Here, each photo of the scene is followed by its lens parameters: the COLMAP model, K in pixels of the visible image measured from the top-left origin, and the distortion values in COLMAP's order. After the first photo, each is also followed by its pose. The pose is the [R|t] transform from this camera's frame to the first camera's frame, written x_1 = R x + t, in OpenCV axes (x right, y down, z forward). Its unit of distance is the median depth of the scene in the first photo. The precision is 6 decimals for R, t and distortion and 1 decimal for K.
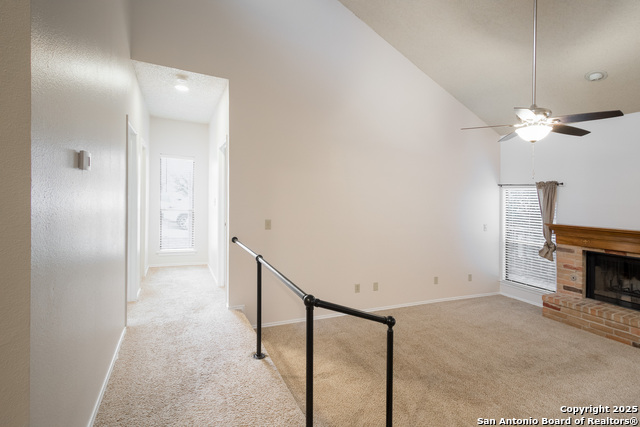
lens RADIAL K [[302.8, 0, 321.3], [0, 302.8, 182.7], [0, 0, 1]] dist [0.000827, -0.001430]
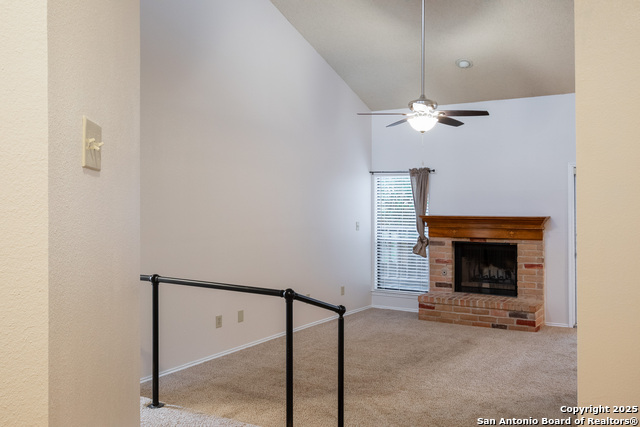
lens RADIAL K [[553.4, 0, 364.0], [0, 553.4, 168.8], [0, 0, 1]] dist [0.004581, -0.002648]
pose [[0.828677, -0.012786, 0.559581, -0.318493], [0.006352, 0.999890, 0.013439, -0.026523], [-0.559691, -0.007582, 0.828667, -0.265311]]
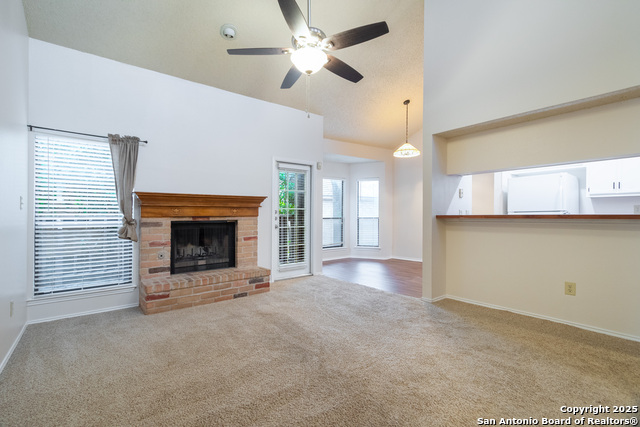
lens RADIAL K [[292.5, 0, 318.3], [0, 292.5, 211.6], [0, 0, 1]] dist [0.007203, -0.000704]
pose [[-0.224080, -0.026344, 0.974215, -0.053171], [-0.059866, 0.998119, 0.013220, 0.159525], [-0.972730, -0.055360, -0.225235, 0.788144]]
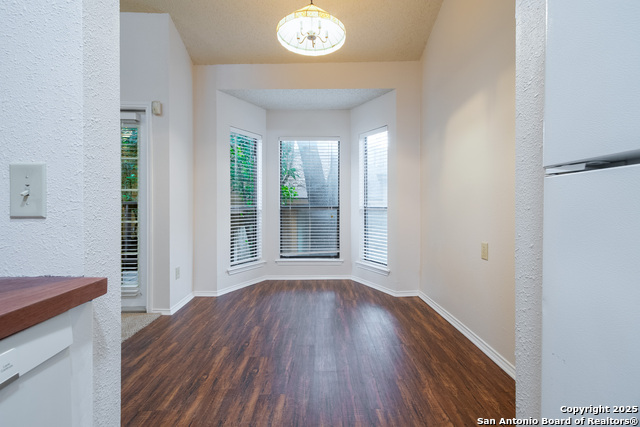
lens RADIAL K [[288.3, 0, 329.7], [0, 288.3, 195.9], [0, 0, 1]] dist [0.001337, -0.000156]
pose [[0.385505, -0.010936, 0.922641, 0.693611], [-0.034360, 0.999066, 0.026198, 0.149837], [-0.922066, -0.041801, 0.384770, -0.076393]]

==*==

**Work required**
Type the entries again verbatim. Any pictures should be skipped.

**Result for this exercise**
Here, each photo of the scene is followed by its lens parameters: the COLMAP model, K in pixels of the visible image measured from the top-left origin, and the distortion values in COLMAP's order. After the first photo, each is also followed by its pose. The pose is the [R|t] transform from this camera's frame to the first camera's frame, written x_1 = R x + t, in OpenCV axes (x right, y down, z forward). Its unit of distance is the median depth of the scene in the first photo. The precision is 6 decimals for R, t and distortion and 1 decimal for K.
lens RADIAL K [[302.8, 0, 321.3], [0, 302.8, 182.7], [0, 0, 1]] dist [0.000827, -0.001430]
lens RADIAL K [[553.4, 0, 364.0], [0, 553.4, 168.8], [0, 0, 1]] dist [0.004581, -0.002648]
pose [[0.828677, -0.012786, 0.559581, -0.318493], [0.006352, 0.999890, 0.013439, -0.026523], [-0.559691, -0.007582, 0.828667, -0.265311]]
lens RADIAL K [[292.5, 0, 318.3], [0, 292.5, 211.6], [0, 0, 1]] dist [0.007203, -0.000704]
pose [[-0.224080, -0.026344, 0.974215, -0.053171], [-0.059866, 0.998119, 0.013220, 0.159525], [-0.972730, -0.055360, -0.225235, 0.788144]]
lens RADIAL K [[288.3, 0, 329.7], [0, 288.3, 195.9], [0, 0, 1]] dist [0.001337, -0.000156]
pose [[0.385505, -0.010936, 0.922641, 0.693611], [-0.034360, 0.999066, 0.026198, 0.149837], [-0.922066, -0.041801, 0.384770, -0.076393]]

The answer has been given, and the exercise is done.